Saturday, November 03, 2007

What is Divination?

This might seem awfully basic, but I'm curious as to what you folks think separates divination from an educated guess? Is it the methodology used? Is it the content of the question, e.g., "what does the future hold" sort of question? Does it necessitate some sort of contact with spirits, or an altered state of consciousness? Is it related to psychic abilities?

Magic vs Religious Ceremony

This is a spin-off of the Medieval Spells thread.

Quote from: Star on Today at 01:08:25 pm:
You can find correlations and things that look similar to magic, but I find it a little offensive to insist that it's "really" magic even though they don't believe it is. (And just because it looks similar doesn't mean it's the same thing anyway, really.) Sort of along the same lines as fundies telling us that we "really" worship Satan, you know? If we don't want them redefining our religions for us, I think we ought to offer the same respect in return.
Okay, so what is the difference? I am asking this with no biases - can a religious Ceremony, even something so common and basic as Baptism or Communion qualify as Magic? If so, why? If not, why not?

Friday, November 02, 2007

Finding Time for Religion?

So, here I am in front of the computer. I'm nearly 20, wanting to venture into my religion more and more each day but not having the time to do so. I should, but I don't.

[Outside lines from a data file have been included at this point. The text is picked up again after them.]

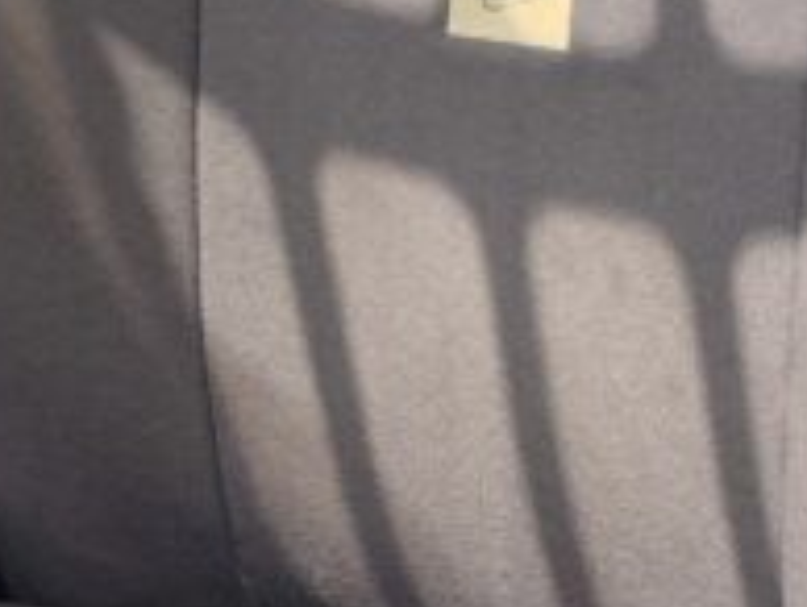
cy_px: 507
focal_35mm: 153
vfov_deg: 9.7
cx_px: 408
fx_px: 3571
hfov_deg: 12.9
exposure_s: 1/412
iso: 16
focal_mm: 3
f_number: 1.8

Why? I work like the rest of the (American) world, 45 hours a week. On top of that, I watch my close friends daughter quiet often as we live together. If I do have any time, my body is often going "DO NOTHING! REST!" at me, which I have to comply.

But, how did you as a young (or even later in life) find time in your hectic life to truly figure out your religion, to read and to actually do things such as your first casting?

Tarot and Poetry Analysis

I'm currently taking a confessional poetry class and we are covering Sylvia Plath. Knowing that Plath read tarot, one of my class members proposed that figures from tarot appear in the poem "The Bee Meeting". I would like it if you folks could take a look at the poem and see if you agree with this assessment. If you do agree, I would be interested to know what card you assigned to what characters or situations within the poem. Thanks!

Poem is here:

Thursday, November 01, 2007

Offerings: A Question

Upon completion of a ritual last night, I suddenly found myself in a bit of a problem: I had no where for my offerings to go.

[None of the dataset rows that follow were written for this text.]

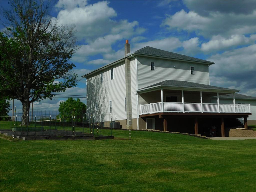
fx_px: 296
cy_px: 96
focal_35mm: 40
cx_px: 128
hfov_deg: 46.8
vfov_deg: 36.0
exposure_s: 1/1000
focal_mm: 7.1
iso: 125
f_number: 7.2
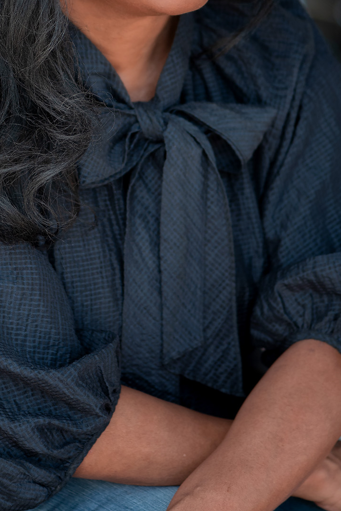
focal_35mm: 199
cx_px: 49
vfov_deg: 10.3
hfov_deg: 6.9
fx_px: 2829
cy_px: 143
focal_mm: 105
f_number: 2.8
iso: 200
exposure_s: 1/160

I live in an apartment, with no garden space or dirt to speak of, not even in the little courtyard. All of the parks that are convenient are very nice, but largely made of concrete, and the ones with a bit of earth, so to speak, are a fair distance away.

I don't want to leave my offerings just any old place, and I don't have anywhere nearby to burn them or bury them.

After a few moments, I couldn't think of anything else but to just put the offerings in the trash. I asked the spirits to whom the offerings belonged if that was okay, and I got the sense of "hmm... well, if you can't think of anything else... it's okay... but think of something else, eh?"

So. This is my question. Any of you urban pagans have the same problem, and if so, what do you do? Where or what are some good methods of... disposal--as it were--of offerings? Any suggestions or thoughts are much appreciated!

Divination Tools- What's Your Favorite?

I thought I'd ask this one because I work well with most divination tools except that I wont use a ouijah board at all. I use tarot, pendulum, crystal ball,tea leaves, runes and even on occasion dice and dominoes. I think the tarot is what I use most, and it depends on the question and my mood which I use. I've been doing divination most of my life and am usually very accurate when I do a reading for someone else. So what is your fave and why?